# Shot a Benelli Super Black Eagle Today



## SuckLead (Jul 4, 2006)

I was rather impressed. A customer on the range had one and he let me shoot it. So I took him up on the offer since I'd never shot one before (truth be told, I only shot one semi-auto shotgun and it was an old Beretta of some sort). And it was the first time I'd ever shot slugs out of a shotgun, too.

I was amazed at the recoil. I was expecting the 3" slugs to really hurt coming out of that thing, and while it wasn't completely devoid of recoil, it was no worse than firing birdshot out of a Remington 870. He was surprised I didn't fire off all the rounds, but I decided it was best to put it down before I really wanted one for myself. $1500 is a little steep for me! 

So the full out ComforTech works. The one thing that amazed me was how loud and hard the bolt was. I could feel every move the bolt the made and I could hear it clear as day over all the other guns. 

Well, I guess this means sometime next week I have to bring my Super Nova (with half a$$ ComforTech) back in and reground myself.

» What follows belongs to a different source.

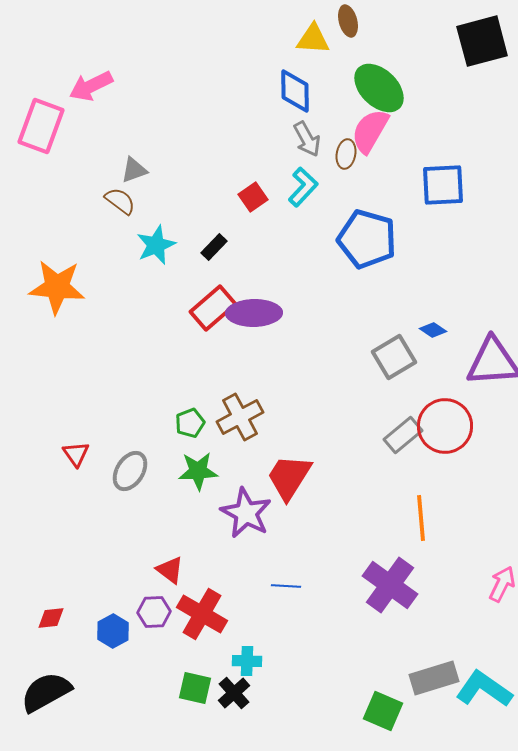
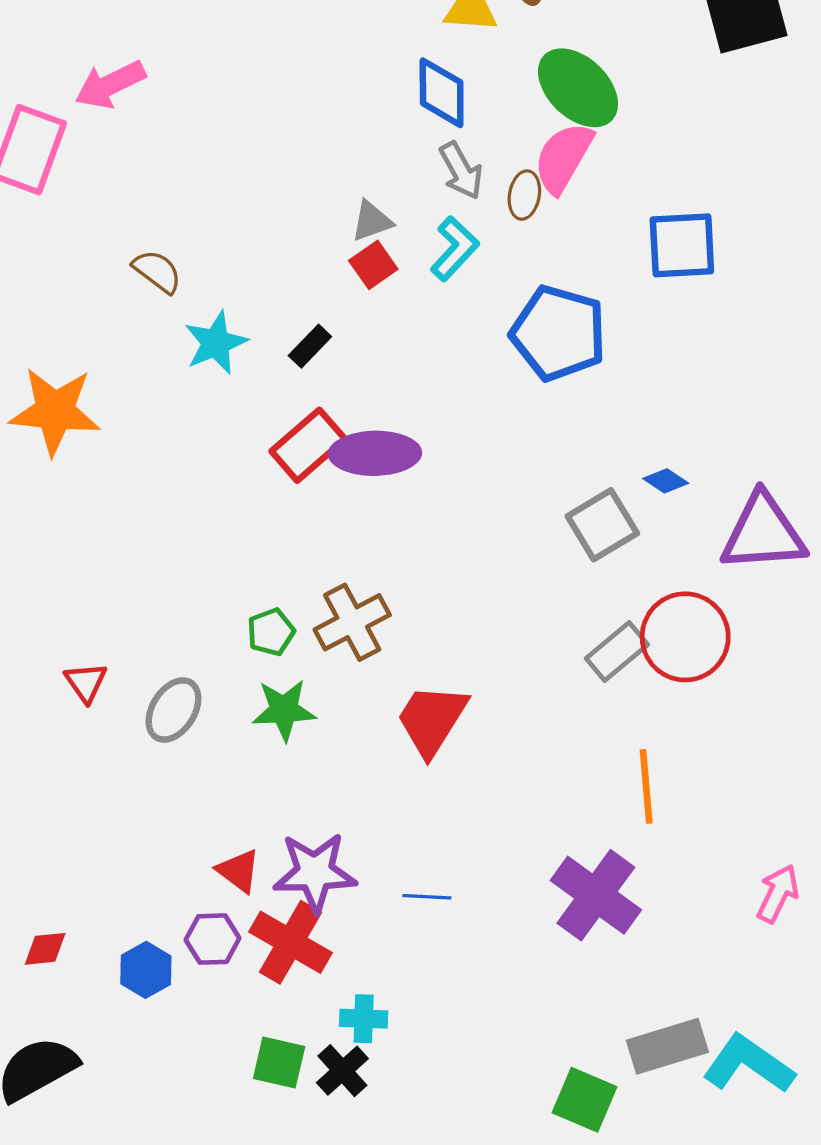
gray triangle: (134, 170) -> (372, 221), moved
purple star: (246, 513) -> (315, 872), moved, turned -30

LOL!


----------



## snapda9 (Dec 25, 2007)

HOw did it group?


----------



## SuckLead (Jul 4, 2006)

It was pretty tight.


----------



## falshman70 (Jul 13, 2006)

It is a very nice shotgun. I used a friend's hunting pheasants in ND. Obviously I wasn't shooting slugs, but it was very comfortable shooting #4 or 5 all day long.


----------



## fivehourfrenzy (Aug 12, 2007)

I'm getting a Supernova tactical with comfortech stock soon...I'm curious to see how well the comfortech reduces recoil.


----------



## SuckLead (Jul 4, 2006)

fivehourfrenzy said:


> I'm getting a Supernova tactical with comfortech stock soon...I'm curious to see how well the comfortech reduces recoil.


I didn't know they were putting the comfortech on the tactical stocks now. Cool. The comfortech on the supernova isn't done as well as on the super black eagle II, but it really does a very good job anyway. I have a super nova myself and was very impressed with the comfortech.


----------



## fivehourfrenzy (Aug 12, 2007)

No no, the comfortech is comfortech (non-pistol gripped). The tacticals are available in comfortech and steady grip both.


----------